====== PROVIDED DATA ======

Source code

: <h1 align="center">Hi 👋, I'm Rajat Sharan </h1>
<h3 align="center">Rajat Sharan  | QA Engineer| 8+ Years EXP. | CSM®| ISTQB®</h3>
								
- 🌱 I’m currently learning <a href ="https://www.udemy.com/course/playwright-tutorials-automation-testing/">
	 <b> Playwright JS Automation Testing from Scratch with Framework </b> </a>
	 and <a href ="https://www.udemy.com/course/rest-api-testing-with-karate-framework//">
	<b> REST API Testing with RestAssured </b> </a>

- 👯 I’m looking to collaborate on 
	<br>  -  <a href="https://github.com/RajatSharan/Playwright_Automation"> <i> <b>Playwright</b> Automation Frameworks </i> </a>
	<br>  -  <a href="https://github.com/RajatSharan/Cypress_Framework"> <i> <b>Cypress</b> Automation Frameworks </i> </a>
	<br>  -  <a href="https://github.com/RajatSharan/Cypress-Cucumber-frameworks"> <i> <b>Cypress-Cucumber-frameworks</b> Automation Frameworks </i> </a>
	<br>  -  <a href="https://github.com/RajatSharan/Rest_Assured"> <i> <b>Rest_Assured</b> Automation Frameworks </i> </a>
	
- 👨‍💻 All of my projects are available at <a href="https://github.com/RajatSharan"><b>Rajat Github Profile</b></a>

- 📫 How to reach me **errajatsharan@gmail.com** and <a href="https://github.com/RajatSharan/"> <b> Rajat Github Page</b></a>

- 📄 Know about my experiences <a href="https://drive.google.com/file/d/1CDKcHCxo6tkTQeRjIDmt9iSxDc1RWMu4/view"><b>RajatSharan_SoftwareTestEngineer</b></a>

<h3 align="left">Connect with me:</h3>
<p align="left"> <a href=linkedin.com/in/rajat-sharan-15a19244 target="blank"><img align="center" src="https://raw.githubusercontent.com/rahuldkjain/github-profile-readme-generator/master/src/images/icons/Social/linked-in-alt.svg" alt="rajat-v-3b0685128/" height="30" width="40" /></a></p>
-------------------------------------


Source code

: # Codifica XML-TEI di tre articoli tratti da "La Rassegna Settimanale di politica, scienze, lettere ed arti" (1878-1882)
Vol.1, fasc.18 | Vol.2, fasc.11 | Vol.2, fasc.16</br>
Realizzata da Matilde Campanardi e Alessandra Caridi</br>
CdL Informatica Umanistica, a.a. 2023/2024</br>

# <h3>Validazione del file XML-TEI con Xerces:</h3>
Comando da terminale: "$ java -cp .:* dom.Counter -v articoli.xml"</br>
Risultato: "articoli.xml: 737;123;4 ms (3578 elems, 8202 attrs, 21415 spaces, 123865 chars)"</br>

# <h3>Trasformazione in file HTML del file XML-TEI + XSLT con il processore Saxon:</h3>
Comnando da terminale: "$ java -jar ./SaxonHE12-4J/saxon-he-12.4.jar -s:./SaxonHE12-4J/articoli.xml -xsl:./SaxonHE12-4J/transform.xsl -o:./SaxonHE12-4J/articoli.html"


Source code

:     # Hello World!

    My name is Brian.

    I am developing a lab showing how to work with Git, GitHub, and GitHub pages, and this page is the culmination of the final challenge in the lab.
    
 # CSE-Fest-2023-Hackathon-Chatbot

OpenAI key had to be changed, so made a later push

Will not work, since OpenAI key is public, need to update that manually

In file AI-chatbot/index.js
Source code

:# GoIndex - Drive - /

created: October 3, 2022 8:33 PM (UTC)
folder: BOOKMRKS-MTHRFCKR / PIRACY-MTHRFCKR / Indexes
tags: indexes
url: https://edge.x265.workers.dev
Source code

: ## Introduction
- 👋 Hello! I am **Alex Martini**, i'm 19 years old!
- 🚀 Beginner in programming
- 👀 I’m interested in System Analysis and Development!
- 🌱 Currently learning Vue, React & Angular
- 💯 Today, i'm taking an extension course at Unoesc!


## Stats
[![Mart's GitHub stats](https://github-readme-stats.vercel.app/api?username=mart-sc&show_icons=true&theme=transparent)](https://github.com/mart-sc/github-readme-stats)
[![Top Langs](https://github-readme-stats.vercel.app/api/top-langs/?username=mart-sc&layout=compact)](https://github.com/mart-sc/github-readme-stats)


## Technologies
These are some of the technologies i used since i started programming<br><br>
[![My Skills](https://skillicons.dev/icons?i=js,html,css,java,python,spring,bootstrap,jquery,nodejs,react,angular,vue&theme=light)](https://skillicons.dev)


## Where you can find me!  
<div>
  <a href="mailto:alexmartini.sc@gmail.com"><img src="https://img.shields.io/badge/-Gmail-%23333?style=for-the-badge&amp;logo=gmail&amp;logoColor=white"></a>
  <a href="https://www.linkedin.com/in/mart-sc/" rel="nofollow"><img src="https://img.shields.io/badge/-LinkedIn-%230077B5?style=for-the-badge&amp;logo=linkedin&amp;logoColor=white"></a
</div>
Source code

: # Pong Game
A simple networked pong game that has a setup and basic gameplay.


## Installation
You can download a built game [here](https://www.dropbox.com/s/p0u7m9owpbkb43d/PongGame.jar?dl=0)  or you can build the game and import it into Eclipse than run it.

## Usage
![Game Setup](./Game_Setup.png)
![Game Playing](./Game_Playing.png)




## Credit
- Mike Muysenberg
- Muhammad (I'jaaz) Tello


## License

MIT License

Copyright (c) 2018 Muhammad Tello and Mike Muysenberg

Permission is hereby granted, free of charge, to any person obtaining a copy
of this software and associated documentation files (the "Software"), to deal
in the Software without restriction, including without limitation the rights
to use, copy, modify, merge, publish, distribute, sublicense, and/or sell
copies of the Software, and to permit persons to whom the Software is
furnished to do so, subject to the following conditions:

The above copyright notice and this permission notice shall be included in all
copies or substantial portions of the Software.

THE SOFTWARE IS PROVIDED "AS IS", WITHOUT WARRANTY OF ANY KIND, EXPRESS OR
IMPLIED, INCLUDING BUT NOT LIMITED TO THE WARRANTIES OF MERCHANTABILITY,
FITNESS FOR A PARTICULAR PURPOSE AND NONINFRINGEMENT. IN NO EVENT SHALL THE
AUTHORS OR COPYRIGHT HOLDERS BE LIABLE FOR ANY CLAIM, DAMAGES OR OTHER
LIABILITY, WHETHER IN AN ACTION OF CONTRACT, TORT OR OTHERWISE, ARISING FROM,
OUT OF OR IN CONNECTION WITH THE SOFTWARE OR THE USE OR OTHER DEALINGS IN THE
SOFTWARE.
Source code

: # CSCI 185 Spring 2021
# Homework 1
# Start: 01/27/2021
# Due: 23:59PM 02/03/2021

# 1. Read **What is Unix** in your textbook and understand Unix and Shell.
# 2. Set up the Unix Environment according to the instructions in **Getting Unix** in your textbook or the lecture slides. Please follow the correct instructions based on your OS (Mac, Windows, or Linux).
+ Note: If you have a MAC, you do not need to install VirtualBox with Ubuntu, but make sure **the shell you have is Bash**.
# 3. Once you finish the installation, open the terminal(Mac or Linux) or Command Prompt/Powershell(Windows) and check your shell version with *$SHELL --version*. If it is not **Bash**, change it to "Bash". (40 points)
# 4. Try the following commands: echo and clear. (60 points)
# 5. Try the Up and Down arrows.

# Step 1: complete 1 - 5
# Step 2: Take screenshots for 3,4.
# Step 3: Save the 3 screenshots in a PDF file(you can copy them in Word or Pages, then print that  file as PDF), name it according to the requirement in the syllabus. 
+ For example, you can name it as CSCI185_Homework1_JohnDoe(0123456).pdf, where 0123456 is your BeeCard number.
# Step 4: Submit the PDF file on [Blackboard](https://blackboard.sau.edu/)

======

■ **WHAT TO WORK ON**
Please reproduce each entry above exactly as it reads.

■ **EXERCISE SOLUTION**
Source code

: <h1 align="center">Hi 👋, I'm Rajat Sharan </h1>
<h3 align="center">Rajat Sharan  | QA Engineer| 8+ Years EXP. | CSM®| ISTQB®</h3>
								
- 🌱 I’m currently learning <a href ="https://www.udemy.com/course/playwright-tutorials-automation-testing/">
	 <b> Playwright JS Automation Testing from Scratch with Framework </b> </a>
	 and <a href ="https://www.udemy.com/course/rest-api-testing-with-karate-framework//">
	<b> REST API Testing with RestAssured </b> </a>

- 👯 I’m looking to collaborate on 
	<br>  -  <a href="https://github.com/RajatSharan/Playwright_Automation"> <i> <b>Playwright</b> Automation Frameworks </i> </a>
	<br>  -  <a href="https://github.com/RajatSharan/Cypress_Framework"> <i> <b>Cypress</b> Automation Frameworks </i> </a>
	<br>  -  <a href="https://github.com/RajatSharan/Cypress-Cucumber-frameworks"> <i> <b>Cypress-Cucumber-frameworks</b> Automation Frameworks </i> </a>
	<br>  -  <a href="https://github.com/RajatSharan/Rest_Assured"> <i> <b>Rest_Assured</b> Automation Frameworks </i> </a>
	
- 👨‍💻 All of my projects are available at <a href="https://github.com/RajatSharan"><b>Rajat Github Profile</b></a>

- 📫 How to reach me **errajatsharan@gmail.com** and <a href="https://github.com/RajatSharan/"> <b> Rajat Github Page</b></a>

- 📄 Know about my experiences <a href="https://drive.google.com/file/d/1CDKcHCxo6tkTQeRjIDmt9iSxDc1RWMu4/view"><b>RajatSharan_SoftwareTestEngineer</b></a>

<h3 align="left">Connect with me:</h3>
<p align="left"> <a href=linkedin.com/in/rajat-sharan-15a19244 target="blank"><img align="center" src="https://raw.githubusercontent.com/rahuldkjain/github-profile-readme-generator/master/src/images/icons/Social/linked-in-alt.svg" alt="rajat-v-3b0685128/" height="30" width="40" /></a></p>
-------------------------------------


Source code

: # Codifica XML-TEI di tre articoli tratti da "La Rassegna Settimanale di politica, scienze, lettere ed arti" (1878-1882)
Vol.1, fasc.18 | Vol.2, fasc.11 | Vol.2, fasc.16</br>
Realizzata da Matilde Campanardi e Alessandra Caridi</br>
CdL Informatica Umanistica, a.a. 2023/2024</br>

# <h3>Validazione del file XML-TEI con Xerces:</h3>
Comando da terminale: "$ java -cp .:* dom.Counter -v articoli.xml"</br>
Risultato: "articoli.xml: 737;123;4 ms (3578 elems, 8202 attrs, 21415 spaces, 123865 chars)"</br>

# <h3>Trasformazione in file HTML del file XML-TEI + XSLT con il processore Saxon:</h3>
Comnando da terminale: "$ java -jar ./SaxonHE12-4J/saxon-he-12.4.jar -s:./SaxonHE12-4J/articoli.xml -xsl:./SaxonHE12-4J/transform.xsl -o:./SaxonHE12-4J/articoli.html"


Source code

:     # Hello World!

    My name is Brian.

    I am developing a lab showing how to work with Git, GitHub, and GitHub pages, and this page is the culmination of the final challenge in the lab.
    
 # CSE-Fest-2023-Hackathon-Chatbot

OpenAI key had to be changed, so made a later push

Will not work, since OpenAI key is public, need to update that manually

In file AI-chatbot/index.js
Source code

:# GoIndex - Drive - /

created: October 3, 2022 8:33 PM (UTC)
folder: BOOKMRKS-MTHRFCKR / PIRACY-MTHRFCKR / Indexes
tags: indexes
url: https://edge.x265.workers.dev
Source code

: ## Introduction
- 👋 Hello! I am **Alex Martini**, i'm 19 years old!
- 🚀 Beginner in programming
- 👀 I’m interested in System Analysis and Development!
- 🌱 Currently learning Vue, React & Angular
- 💯 Today, i'm taking an extension course at Unoesc!


## Stats
[![Mart's GitHub stats](https://github-readme-stats.vercel.app/api?username=mart-sc&show_icons=true&theme=transparent)](https://github.com/mart-sc/github-readme-stats)
[![Top Langs](https://github-readme-stats.vercel.app/api/top-langs/?username=mart-sc&layout=compact)](https://github.com/mart-sc/github-readme-stats)


## Technologies
These are some of the technologies i used since i started programming<br><br>
[![My Skills](https://skillicons.dev/icons?i=js,html,css,java,python,spring,bootstrap,jquery,nodejs,react,angular,vue&theme=light)](https://skillicons.dev)


## Where you can find me!  
<div>
  <a href="mailto:alexmartini.sc@gmail.com"><img src="https://img.shields.io/badge/-Gmail-%23333?style=for-the-badge&amp;logo=gmail&amp;logoColor=white"></a>
  <a href="https://www.linkedin.com/in/mart-sc/" rel="nofollow"><img src="https://img.shields.io/badge/-LinkedIn-%230077B5?style=for-the-badge&amp;logo=linkedin&amp;logoColor=white"></a
</div>
Source code

: # Pong Game
A simple networked pong game that has a setup and basic gameplay.


## Installation
You can download a built game [here](https://www.dropbox.com/s/p0u7m9owpbkb43d/PongGame.jar?dl=0)  or you can build the game and import it into Eclipse than run it.

## Usage
![Game Setup](./Game_Setup.png)
![Game Playing](./Game_Playing.png)




## Credit
- Mike Muysenberg
- Muhammad (I'jaaz) Tello


## License

MIT License

Copyright (c) 2018 Muhammad Tello and Mike Muysenberg

Permission is hereby granted, free of charge, to any person obtaining a copy
of this software and associated documentation files (the "Software"), to deal
in the Software without restriction, including without limitation the rights
to use, copy, modify, merge, publish, distribute, sublicense, and/or sell
copies of the Software, and to permit persons to whom the Software is
furnished to do so, subject to the following conditions:

The above copyright notice and this permission notice shall be included in all
copies or substantial portions of the Software.

THE SOFTWARE IS PROVIDED "AS IS", WITHOUT WARRANTY OF ANY KIND, EXPRESS OR
IMPLIED, INCLUDING BUT NOT LIMITED TO THE WARRANTIES OF MERCHANTABILITY,
FITNESS FOR A PARTICULAR PURPOSE AND NONINFRINGEMENT. IN NO EVENT SHALL THE
AUTHORS OR COPYRIGHT HOLDERS BE LIABLE FOR ANY CLAIM, DAMAGES OR OTHER
LIABILITY, WHETHER IN AN ACTION OF CONTRACT, TORT OR OTHERWISE, ARISING FROM,
OUT OF OR IN CONNECTION WITH THE SOFTWARE OR THE USE OR OTHER DEALINGS IN THE
SOFTWARE.
Source code

: # CSCI 185 Spring 2021
# Homework 1
# Start: 01/27/2021
# Due: 23:59PM 02/03/2021

# 1. Read **What is Unix** in your textbook and understand Unix and Shell.
# 2. Set up the Unix Environment according to the instructions in **Getting Unix** in your textbook or the lecture slides. Please follow the correct instructions based on your OS (Mac, Windows, or Linux).
+ Note: If you have a MAC, you do not need to install VirtualBox with Ubuntu, but make sure **the shell you have is Bash**.
# 3. Once you finish the installation, open the terminal(Mac or Linux) or Command Prompt/Powershell(Windows) and check your shell version with *$SHELL --version*. If it is not **Bash**, change it to "Bash". (40 points)
# 4. Try the following commands: echo and clear. (60 points)
# 5. Try the Up and Down arrows.

# Step 1: complete 1 - 5
# Step 2: Take screenshots for 3,4.
# Step 3: Save the 3 screenshots in a PDF file(you can copy them in Word or Pages, then print that  file as PDF), name it according to the requirement in the syllabus. 
+ For example, you can name it as CSCI185_Homework1_JohnDoe(0123456).pdf, where 0123456 is your BeeCard number.
# Step 4: Submit the PDF file on [Blackboard](https://blackboard.sau.edu/)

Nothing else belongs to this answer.